Jameson's other Broadway credits include The Goat Song (1925), The Chief Thing (1925), An American Tragedy (1926), The Dark Hours (1932), We, the People (1932), In Time to Come (1941), The Patriots (1942), Requiem for a Nun (1959), The Great Indoors (1965), and Don't Drink the Water (1966).

==Film==
Jameson was seen in The Naked City (1948), Parrish (1961), Mirage (1965), and The Swimmer (1968).

==Television==
Jameson reprised his role of Sam Aldrich, Henry Aldrich's father, in the television version of The Aldrich Family (1949 - 1953). According to Jameson, he was told that his white hair would not film well in those early days of television, because it "bounc[ed]," and he was advised to dye it blue. He came up with an alternative of using blue dusting powder from his make-up kit. Jameson noted that filming the TV series was much more time-consuming than working on the radio version, with many hours of rehearsals, lighting and scenic problems, and other "videosyncracies" to contend with. Jameson told Richard Lamparski that the show "did not translate well to television," and he "didn't like it very much," believing that the program was "too literal" for television. He also cited the ever-changing cast.

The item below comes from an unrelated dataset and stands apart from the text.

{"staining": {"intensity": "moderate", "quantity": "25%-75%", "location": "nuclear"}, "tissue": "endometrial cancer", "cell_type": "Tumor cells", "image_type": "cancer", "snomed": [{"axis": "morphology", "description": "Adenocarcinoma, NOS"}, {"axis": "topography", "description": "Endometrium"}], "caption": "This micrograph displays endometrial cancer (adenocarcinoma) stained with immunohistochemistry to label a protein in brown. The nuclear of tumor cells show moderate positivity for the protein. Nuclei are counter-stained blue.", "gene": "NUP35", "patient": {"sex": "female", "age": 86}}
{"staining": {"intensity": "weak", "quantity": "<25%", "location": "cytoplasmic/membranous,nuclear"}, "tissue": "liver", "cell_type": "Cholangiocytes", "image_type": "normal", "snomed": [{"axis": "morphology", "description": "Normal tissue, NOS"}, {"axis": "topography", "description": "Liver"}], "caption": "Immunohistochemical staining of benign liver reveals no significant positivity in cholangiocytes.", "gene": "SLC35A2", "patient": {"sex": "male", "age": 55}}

Jameson was also seen in Goodyear Television Playhouse (1956), "Macbeth" (a 1954 episode of Hallmark Hall of Fame), The Sacco-Vanzetti Story, Robert Montgomery Presents, The Telltale Clue (1954), KSD Summer Theater (1955), American Inventory (1955), Westinghouse Studio One (1955 and 1957), Way of the World (1955), Modern Romances (1957), The Edge of Night (as John Phillips) (1957-1958), True Story (1958), The Phil Silvers Show (1958 and 1959), New York Confidential (1959), The United States Steel Hour (1959), The Witness (1960), Naked City (multiple episodes 1958–1963), Route 66 (1960), The Play of the Week (1961), DuPont Show of the Month (1961), Car 54, Where Are You? (1961 and 1962), Camera Three (1963), Another World (as Dr. Bert Gregory) (1964), The Defenders (1964), Search for Tomorrow (as Dr. Lawson), The Trials of O'Brien (1965), "Lamp At Midnight" and "Barefoot in Athens" (Hallmark Hall of Fame productions) (1966), The Borgia Stick (TV Movie)(1967), Dark Shadows (as Judge Crathorne) (1967), Coronet Blue (1967), The Doctors (as Nathan Bunker) (1967-1968), Lamp Unto My Feet (Narrator)(1968), and N.Y.P.D. (1969).

==Professional organizations ==
Jameson was elected to The Lambs in 1936, and was also a member of the Theatre Guild in New York City, The Players in New York City, the Actors' Equity Association, and a charter member of the American Federation of Radio Artists (AFRA). He was elected President of the New York local of AFRA in 1945.

==Recognition==
In 1942, Jameson's Sam Aldrich character was named "radio's outstanding father" by the National Father's Day Committee. In 1989, Jameson was posthumously inducted as one of four charter members of the American Foundation for the Blind Talking Book Hall of Fame.

==Personal life==
Jameson was married to actress Edith Taliaferro, who died in 1958, and later to the former Elizabeth Mears. Jameson and Taliaferro met and were married in Toronto. Jameson and Taliaferro were married around 1928. For 35 years, he was a reader for the American Foundation for the Blind.

==Death==
Jameson died of cancer April 23, 1971, in Danbury, Connecticut. At his request, no service was held. Cremation was in Mountain Grove Crematory in Bridgeport, Connecticut. He was survived by his wife.